A Review of
Uncivil Agreement: How Politics Became Our Identity (Author: Lilliana Mason)
Lilliana Mason uses extensive social psychology research to explain how today’s polarization works. The two parties have become heavily “sorted”, and victory for the “team” eclipses attention to actual issues. She concludes:
The social sorting of American partisans has changed the electorate into a group of voters who are relatively unresponsive to changing information or real national problems. The voting booths are increasingly occupied by those who fiercely want their side to win and consider the other party to be disastrous.
And there are real effects:
When megaparties form, social polarization increases in the American electorate. Both social and issue-based polarization have recently been shown to decrease public desire for compromise (Wolf, Strachan, and Shea 2012), decrease the impact of substantive information on policy opinions (Druckman, Peterson, and Slothuus 2013), increase income inequality (Bonica et al. 2013), discourage economic investment and output, increase unemployment, and inhibit public understanding of objective economic information (Enns and McAvoy 2012), among other things. Polarization is generally not considered to be a helpful political development.
…The anger that is driven by intergroup conflict and the gradual reduction of cross-cutting identities in the electorate is actively harming our ability to reasonably discuss the important issues at hand. The more people who feel angry, the less capable we are as a nation of finding common ground on policies, or even of treating our opponents like human beings.
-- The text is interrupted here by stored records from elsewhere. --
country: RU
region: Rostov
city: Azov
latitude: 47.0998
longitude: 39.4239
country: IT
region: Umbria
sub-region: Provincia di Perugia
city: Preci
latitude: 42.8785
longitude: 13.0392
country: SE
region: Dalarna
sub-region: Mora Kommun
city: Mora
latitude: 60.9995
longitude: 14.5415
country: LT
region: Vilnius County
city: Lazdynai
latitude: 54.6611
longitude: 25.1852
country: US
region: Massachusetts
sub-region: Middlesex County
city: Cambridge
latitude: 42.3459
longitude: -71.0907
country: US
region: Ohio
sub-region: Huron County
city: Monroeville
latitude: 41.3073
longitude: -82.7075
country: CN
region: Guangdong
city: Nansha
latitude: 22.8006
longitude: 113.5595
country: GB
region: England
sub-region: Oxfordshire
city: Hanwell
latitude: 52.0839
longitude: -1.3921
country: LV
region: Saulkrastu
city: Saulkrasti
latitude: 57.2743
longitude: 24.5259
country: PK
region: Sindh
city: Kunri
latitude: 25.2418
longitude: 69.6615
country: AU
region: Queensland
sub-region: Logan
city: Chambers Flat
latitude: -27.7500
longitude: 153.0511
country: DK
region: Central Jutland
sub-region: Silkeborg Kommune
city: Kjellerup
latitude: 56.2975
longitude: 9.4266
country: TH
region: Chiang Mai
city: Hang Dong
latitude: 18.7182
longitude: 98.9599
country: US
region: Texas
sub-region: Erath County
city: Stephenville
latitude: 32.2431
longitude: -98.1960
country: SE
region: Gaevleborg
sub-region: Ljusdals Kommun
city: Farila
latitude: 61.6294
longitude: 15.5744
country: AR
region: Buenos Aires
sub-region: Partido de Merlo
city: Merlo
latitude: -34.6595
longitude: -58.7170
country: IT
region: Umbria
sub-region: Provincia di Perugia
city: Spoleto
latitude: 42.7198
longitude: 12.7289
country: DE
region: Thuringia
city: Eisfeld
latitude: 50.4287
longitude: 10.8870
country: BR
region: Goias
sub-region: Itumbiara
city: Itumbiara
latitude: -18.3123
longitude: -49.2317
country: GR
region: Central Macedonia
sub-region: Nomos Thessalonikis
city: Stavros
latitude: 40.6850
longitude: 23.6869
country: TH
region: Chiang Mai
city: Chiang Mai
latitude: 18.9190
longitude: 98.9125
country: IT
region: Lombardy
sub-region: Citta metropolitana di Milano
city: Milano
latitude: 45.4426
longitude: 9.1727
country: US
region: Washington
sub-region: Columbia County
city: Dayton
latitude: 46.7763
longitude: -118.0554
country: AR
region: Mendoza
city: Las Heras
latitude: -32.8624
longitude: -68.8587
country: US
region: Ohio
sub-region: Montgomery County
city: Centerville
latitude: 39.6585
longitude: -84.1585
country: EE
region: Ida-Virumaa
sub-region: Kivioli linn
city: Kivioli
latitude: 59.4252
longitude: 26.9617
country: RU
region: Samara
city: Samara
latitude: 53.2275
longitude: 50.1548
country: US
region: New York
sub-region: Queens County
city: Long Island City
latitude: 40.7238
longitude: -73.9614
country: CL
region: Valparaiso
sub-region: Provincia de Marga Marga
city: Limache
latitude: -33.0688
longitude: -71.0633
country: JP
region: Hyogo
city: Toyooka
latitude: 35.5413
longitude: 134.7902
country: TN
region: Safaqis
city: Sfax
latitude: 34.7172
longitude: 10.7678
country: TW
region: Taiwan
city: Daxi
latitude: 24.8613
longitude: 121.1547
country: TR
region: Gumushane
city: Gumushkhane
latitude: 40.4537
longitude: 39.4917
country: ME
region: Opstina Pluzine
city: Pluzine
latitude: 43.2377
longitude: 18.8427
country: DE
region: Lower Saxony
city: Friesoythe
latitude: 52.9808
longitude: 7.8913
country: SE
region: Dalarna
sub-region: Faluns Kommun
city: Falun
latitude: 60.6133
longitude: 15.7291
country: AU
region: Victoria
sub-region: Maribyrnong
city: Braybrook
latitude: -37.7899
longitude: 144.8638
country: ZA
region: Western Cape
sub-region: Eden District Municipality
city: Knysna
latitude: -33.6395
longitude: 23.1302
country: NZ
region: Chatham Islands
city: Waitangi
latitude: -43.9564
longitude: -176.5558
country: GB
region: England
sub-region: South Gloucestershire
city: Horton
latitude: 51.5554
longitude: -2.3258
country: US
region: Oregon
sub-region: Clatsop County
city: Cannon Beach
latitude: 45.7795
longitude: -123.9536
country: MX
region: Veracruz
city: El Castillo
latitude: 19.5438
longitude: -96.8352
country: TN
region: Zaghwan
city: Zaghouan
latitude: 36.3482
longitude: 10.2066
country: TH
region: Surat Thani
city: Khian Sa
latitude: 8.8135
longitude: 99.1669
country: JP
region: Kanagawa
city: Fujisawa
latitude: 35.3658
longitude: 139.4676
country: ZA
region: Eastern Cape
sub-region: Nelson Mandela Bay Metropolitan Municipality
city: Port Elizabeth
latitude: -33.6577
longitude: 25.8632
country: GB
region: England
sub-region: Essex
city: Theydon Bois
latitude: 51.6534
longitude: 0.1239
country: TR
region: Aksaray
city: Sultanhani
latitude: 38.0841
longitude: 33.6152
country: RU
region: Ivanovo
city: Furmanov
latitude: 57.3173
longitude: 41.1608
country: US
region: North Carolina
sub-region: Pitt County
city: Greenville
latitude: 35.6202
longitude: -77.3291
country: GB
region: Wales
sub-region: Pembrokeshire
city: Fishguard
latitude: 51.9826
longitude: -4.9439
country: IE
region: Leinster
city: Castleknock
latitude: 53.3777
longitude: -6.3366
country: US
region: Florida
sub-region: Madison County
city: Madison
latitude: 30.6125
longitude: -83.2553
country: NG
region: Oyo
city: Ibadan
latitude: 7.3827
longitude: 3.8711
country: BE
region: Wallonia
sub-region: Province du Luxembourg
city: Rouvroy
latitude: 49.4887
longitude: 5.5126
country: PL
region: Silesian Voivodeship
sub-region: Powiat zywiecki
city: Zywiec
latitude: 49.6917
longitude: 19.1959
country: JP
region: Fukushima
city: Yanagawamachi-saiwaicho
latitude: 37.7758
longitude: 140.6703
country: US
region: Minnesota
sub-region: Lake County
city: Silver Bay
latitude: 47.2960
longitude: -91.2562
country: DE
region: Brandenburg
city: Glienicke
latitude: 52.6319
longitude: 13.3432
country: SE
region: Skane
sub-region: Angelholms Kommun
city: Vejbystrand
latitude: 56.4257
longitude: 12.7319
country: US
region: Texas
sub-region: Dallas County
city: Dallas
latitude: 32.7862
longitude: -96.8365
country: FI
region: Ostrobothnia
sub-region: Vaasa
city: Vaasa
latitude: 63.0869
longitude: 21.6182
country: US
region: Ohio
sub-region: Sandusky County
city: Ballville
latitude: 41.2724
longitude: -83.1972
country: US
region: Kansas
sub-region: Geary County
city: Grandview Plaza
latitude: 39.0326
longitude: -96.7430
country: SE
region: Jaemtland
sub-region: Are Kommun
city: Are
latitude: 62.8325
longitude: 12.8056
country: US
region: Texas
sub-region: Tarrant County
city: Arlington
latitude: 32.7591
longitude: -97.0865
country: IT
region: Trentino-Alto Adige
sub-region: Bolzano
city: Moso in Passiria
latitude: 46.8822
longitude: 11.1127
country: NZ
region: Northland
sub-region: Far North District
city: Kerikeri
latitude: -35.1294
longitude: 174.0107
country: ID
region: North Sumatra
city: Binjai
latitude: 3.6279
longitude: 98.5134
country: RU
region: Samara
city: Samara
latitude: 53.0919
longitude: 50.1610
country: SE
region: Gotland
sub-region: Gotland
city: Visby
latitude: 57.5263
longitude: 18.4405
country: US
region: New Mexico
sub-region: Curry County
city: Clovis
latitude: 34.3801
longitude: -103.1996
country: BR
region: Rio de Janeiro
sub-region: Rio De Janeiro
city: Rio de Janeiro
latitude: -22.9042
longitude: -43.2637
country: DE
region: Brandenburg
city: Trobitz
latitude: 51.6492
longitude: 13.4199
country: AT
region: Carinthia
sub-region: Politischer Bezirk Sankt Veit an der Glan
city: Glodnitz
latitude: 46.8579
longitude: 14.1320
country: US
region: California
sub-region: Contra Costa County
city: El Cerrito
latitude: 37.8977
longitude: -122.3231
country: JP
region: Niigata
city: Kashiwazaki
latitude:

Our emotional relationships with our opponents must be addressed before we can hope to make the important policy compromises that are required for governing.
The most interesting solution she suggests is based on “contact theory” and focuses on the media. For example, if partisan news media were compelled to present opposing partisans in more sympathetic ways, or if entertainment shows (e.g. sitcoms) included sympathetic partisans of both sides, then negative stereotyping and prejudice could be reduced. Mason admits, however, that the prospect of this occurring is low; networks cater to their partisan audiences and, if anything, the amount of contact between Democrats and Republicans is decreasing.
But the imperative remains:
As citizens, we may not be able to change the primary rules or tone down the partisan media, but we can begin to understand how much of our political behavior is driven by forces that are not rational or fair-minded.
I believe Mason’s insights are hugely important, and that this understanding of natural human behavior should not merely be discussed by academics but should be pushed down to voters. When citizens start to understand the nature and effects of us-them psychology—both in others and in themselves—they will be less tolerant of the types of public dialogue that inflame it.
As some grounds for hope, consider the progress made with other prejudices in the second half of the twentieth century. While prejudice has obviously not been eliminated, there has at least been a reduction in the acceptability of expressing racial and religious prejudice in public. Why, in principle, couldn’t the same thing occur with respect to our increasingly-predominant political identities?
Imagine, in other words, a society in which people think twice about insulting or vilifying the other party; and, whenever someone does so, everyone within earshot recoils. Not motivated by a desire to inflict pain on the person, but because of a new shared understanding that such statements lead to dangerous outcomes.
It is instinctive to see the outgroup as stupid, crazy, or evil. Lazily accepting that view is unfair. Worse, it has led to a politics in which legislative solutions to widely-recognized problems are stymied by a prevailing desire to see the other team lose.